Par Jean Christophe MARY
Pour les 40 ans de cet album mythique, le label Warner Music France publie 3 éditions anniversaire de « King of the World » : une édition coffret numéroté limité 2LP+2CD+1DVD, une édition 2CD enrichie et une édition vinyle rouge. Du charme, du charme et encore du charme. Pour savourer « King Of The World », l’album de référence de Sheila sorti en 1980, il faut l’écouter et le réécouter attentivement. Déjà dans l’album précédent « Singin In The Rain » (1977) le producteur Nile Rodgers (Chic) avait commencé à mettre au point la formule gagnante avec une fusion de disco de funk synthétique et de rock, le tout chanté en anglais. Car le début des 80’s marque un second souffle dans la carrière de Sheila. Après un divorce, un enfant et une cabale médiatique, la voilà désormais sacrée « reine du disco ». Lancé dans l’anonymat afin de ne pas heurter le public français, l’album « Singin In The Rain » de Sheila &B Devotion caracole en tête partout en Europe et même aux Etats Unis. Alors, pour battre le fer tant qu’il est chaud et élargir la fan base pour conquérir le marché international, Nile Rodgers structure les chansons, peaufine la matière sonore vers une pop funk plus synthétique. Là où les premiers albums de la midinette sage en jupe écossaise sonnaient pop yéyé, « King Of The World » est construit principalement autour de synthétiseurs et de boites à rythmes. L’écriture des chansons est un virage à 180 degrés et tranche avec le répertoire fleur bleue des 60’s et des 70’s. L’univers électro-funk est validé ici par une vraie signature artistique, avec ces synthétiseurs qui apportent un petit côté mécanique et robotique. Les 9 titres originaux explorent ainsi une large palette musicale qui vont du rock au disco et au funk. Richement inspiré, Nile Rodgers tient l’auditeur en haleine par un jeu de guitare subtil, une avalanche de notes et de mots qui swinguent tous plus haut les uns que les autres. Le tout étant rehaussé par un magnifique travail d’arrangements de chœurs où les voix semblent tout droit descendues du ciel.

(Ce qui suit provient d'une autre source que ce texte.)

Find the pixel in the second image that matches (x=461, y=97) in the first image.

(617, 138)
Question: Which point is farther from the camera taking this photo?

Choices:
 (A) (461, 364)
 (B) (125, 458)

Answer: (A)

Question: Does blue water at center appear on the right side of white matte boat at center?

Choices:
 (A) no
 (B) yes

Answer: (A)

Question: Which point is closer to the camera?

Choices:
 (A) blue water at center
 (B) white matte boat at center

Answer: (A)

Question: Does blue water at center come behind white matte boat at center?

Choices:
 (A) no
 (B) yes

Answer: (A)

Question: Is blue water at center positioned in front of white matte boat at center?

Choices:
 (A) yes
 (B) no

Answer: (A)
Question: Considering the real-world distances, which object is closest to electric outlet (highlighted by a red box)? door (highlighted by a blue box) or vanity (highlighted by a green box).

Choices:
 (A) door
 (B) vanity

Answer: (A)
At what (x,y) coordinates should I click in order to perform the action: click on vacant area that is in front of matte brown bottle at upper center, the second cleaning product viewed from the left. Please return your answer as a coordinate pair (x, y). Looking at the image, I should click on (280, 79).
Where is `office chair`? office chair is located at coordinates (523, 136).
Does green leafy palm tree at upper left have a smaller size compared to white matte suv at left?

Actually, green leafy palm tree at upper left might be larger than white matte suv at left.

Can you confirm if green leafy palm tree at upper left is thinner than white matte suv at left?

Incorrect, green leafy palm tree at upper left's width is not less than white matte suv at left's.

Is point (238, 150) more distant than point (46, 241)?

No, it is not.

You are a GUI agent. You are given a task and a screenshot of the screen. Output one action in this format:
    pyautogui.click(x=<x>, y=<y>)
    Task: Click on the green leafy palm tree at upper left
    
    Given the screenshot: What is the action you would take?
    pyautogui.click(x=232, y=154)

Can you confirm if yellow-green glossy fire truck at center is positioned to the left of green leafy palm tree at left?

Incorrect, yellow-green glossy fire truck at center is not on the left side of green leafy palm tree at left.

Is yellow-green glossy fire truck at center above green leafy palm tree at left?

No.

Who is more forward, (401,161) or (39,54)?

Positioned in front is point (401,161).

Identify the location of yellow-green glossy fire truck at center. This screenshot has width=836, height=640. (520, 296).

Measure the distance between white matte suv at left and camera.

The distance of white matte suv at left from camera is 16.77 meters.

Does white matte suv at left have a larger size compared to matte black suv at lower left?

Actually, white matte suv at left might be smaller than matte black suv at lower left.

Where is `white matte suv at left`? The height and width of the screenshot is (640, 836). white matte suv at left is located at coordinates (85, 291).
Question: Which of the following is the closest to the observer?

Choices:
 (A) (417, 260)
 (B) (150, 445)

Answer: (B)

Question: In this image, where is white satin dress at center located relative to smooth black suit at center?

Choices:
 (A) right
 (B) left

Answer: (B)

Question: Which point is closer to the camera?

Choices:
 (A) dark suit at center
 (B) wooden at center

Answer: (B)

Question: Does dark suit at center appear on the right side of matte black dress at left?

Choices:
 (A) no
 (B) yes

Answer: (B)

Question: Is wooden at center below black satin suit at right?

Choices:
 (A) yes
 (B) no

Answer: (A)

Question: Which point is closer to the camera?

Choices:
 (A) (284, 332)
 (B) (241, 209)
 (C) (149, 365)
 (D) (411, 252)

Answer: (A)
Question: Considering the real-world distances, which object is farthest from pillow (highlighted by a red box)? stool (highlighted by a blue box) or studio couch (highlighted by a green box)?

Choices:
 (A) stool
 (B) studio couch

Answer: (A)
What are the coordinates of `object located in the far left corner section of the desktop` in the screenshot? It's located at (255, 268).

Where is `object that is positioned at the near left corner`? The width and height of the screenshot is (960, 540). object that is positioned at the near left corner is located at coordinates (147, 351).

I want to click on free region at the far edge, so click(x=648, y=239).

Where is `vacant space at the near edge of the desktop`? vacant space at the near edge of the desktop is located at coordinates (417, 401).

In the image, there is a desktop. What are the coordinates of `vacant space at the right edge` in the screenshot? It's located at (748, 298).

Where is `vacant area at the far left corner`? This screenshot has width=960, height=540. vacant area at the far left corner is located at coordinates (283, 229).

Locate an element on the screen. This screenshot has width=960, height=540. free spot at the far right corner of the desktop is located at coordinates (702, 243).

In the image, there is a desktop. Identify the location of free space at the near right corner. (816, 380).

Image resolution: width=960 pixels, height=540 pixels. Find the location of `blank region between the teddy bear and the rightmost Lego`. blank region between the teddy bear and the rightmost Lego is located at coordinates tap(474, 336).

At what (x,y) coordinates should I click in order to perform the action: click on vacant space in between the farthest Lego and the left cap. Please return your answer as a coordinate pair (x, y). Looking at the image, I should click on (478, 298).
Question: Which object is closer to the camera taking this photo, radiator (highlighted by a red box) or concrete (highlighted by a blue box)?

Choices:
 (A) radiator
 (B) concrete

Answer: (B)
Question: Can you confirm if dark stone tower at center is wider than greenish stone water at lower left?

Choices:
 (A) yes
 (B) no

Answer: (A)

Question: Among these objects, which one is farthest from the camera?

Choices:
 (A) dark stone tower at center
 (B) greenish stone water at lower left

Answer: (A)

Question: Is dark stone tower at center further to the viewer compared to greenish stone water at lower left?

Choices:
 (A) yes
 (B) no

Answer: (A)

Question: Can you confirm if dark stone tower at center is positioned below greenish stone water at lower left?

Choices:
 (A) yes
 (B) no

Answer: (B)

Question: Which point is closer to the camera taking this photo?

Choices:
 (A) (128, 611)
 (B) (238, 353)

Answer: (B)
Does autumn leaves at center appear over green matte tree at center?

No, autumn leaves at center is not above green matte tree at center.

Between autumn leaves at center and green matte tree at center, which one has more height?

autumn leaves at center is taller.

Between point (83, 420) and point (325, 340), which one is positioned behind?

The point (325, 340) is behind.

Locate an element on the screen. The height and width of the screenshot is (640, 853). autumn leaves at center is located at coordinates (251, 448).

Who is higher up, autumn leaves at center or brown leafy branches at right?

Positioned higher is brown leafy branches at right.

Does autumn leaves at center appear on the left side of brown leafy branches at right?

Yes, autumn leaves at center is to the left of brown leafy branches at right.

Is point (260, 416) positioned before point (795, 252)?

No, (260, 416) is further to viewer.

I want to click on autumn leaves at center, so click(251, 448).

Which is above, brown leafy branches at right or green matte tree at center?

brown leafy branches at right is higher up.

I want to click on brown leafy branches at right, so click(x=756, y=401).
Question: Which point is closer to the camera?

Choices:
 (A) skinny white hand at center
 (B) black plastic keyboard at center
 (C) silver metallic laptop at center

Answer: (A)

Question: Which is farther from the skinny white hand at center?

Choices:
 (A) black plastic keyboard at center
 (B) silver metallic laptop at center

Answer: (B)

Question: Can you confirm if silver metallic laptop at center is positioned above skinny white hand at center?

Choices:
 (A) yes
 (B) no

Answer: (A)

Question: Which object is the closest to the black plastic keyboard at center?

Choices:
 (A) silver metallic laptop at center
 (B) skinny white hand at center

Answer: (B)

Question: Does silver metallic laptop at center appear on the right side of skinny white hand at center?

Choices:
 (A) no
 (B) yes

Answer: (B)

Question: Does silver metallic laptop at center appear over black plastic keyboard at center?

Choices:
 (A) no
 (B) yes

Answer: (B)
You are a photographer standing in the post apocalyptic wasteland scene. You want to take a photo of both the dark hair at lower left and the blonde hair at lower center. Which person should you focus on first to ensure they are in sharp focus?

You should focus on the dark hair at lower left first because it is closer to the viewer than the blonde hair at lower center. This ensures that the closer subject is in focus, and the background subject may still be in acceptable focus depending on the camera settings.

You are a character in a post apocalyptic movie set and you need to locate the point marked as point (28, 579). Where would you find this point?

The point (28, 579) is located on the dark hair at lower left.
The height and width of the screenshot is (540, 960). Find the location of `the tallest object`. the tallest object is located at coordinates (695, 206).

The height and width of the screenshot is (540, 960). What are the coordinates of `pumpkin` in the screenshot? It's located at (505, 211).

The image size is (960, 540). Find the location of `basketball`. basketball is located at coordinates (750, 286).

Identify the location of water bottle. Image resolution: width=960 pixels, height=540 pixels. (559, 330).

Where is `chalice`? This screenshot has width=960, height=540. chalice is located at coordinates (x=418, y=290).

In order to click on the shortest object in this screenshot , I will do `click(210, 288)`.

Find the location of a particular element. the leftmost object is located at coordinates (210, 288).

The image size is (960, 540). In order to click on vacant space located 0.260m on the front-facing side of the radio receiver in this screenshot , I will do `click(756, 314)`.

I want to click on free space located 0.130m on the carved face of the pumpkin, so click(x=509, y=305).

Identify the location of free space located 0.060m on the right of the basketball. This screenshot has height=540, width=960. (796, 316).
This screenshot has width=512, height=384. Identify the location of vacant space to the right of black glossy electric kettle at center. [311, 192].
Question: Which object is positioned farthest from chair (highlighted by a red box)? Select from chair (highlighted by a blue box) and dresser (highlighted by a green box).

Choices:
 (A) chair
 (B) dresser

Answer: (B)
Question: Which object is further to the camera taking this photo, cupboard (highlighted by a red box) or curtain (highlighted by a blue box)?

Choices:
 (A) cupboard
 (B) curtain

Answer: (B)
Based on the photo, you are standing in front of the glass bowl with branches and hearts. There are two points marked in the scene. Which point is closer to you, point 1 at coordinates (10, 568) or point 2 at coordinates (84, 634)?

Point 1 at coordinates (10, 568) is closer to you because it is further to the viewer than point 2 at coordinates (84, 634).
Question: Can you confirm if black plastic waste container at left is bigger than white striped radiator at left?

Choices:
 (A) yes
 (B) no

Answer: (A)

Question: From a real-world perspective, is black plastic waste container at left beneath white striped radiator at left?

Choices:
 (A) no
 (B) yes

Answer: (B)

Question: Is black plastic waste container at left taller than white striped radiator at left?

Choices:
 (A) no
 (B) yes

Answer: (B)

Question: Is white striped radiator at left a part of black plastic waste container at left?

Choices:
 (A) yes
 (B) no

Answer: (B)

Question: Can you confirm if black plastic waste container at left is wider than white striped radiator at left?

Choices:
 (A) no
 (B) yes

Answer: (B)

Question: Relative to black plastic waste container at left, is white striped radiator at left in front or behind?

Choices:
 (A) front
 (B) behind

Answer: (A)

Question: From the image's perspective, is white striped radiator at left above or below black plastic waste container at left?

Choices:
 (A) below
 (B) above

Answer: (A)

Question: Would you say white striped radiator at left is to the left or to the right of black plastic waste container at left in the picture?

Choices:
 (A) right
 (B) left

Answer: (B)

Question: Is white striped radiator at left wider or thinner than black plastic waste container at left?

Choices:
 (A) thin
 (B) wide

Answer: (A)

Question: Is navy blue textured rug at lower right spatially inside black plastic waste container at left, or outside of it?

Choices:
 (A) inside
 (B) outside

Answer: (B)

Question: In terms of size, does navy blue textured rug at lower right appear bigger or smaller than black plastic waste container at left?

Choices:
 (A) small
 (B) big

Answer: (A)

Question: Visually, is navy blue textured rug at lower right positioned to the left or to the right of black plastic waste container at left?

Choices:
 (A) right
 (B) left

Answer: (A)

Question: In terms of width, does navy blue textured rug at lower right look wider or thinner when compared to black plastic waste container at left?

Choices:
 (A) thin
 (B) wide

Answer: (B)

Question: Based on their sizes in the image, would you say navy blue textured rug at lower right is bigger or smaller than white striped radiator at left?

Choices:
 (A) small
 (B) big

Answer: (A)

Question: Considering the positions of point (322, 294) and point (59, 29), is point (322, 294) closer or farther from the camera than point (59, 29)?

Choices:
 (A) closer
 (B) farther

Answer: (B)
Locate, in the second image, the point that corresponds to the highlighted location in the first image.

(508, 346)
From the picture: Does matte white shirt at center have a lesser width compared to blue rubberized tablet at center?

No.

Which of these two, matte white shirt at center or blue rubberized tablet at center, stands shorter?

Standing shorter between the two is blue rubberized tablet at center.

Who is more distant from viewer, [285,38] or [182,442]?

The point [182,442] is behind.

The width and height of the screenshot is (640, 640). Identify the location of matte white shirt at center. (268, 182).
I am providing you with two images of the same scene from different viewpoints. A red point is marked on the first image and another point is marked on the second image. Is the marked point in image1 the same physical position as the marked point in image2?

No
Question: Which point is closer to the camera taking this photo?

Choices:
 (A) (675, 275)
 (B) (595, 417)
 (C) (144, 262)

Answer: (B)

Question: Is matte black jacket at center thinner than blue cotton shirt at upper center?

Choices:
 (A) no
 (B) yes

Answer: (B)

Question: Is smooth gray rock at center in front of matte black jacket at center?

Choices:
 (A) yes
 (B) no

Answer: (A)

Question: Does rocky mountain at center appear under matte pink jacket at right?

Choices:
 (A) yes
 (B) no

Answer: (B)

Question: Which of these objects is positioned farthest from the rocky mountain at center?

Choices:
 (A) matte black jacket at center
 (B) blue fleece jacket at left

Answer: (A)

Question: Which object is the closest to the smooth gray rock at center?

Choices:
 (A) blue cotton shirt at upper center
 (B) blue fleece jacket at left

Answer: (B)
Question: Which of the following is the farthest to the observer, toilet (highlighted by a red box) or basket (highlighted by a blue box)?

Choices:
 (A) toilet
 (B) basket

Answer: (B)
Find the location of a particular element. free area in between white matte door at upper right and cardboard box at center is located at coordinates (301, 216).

L’album contient 8 hits disco-funk dont ‘Spacer’, ‘King of the World’, ‘Charge Plates and Credit Cards’ et « Your Love Is Good », autant de singles à succès qui s’enchainent sans temps mort. En ouverture, « Spacer » est un titre enjoué, un titre pour faire la fête, avec un groove et une rythmique à la signature Chic particulièrement marquée. » King Of The Pop « est de la pure pop qui ouvrira la voix au succès de « Little Darlin » l’année suivante quand « Misery » mets lui le rock au à l’heure de l’informatique musicale. Riche d’une carrière unique, Sheila a toujours su renouveler son répertoire et rester dans l’air du temps comme le prouve quarante après, cette collaboration unique entre Sheila et Nile Rodgers. Par bonheur, ces titres re-mastérisés offrent de nouvelles couleurs aux orignaux et respirent même une certaine fraîcheur qui devraient faire mouche auprès de la jeune génération.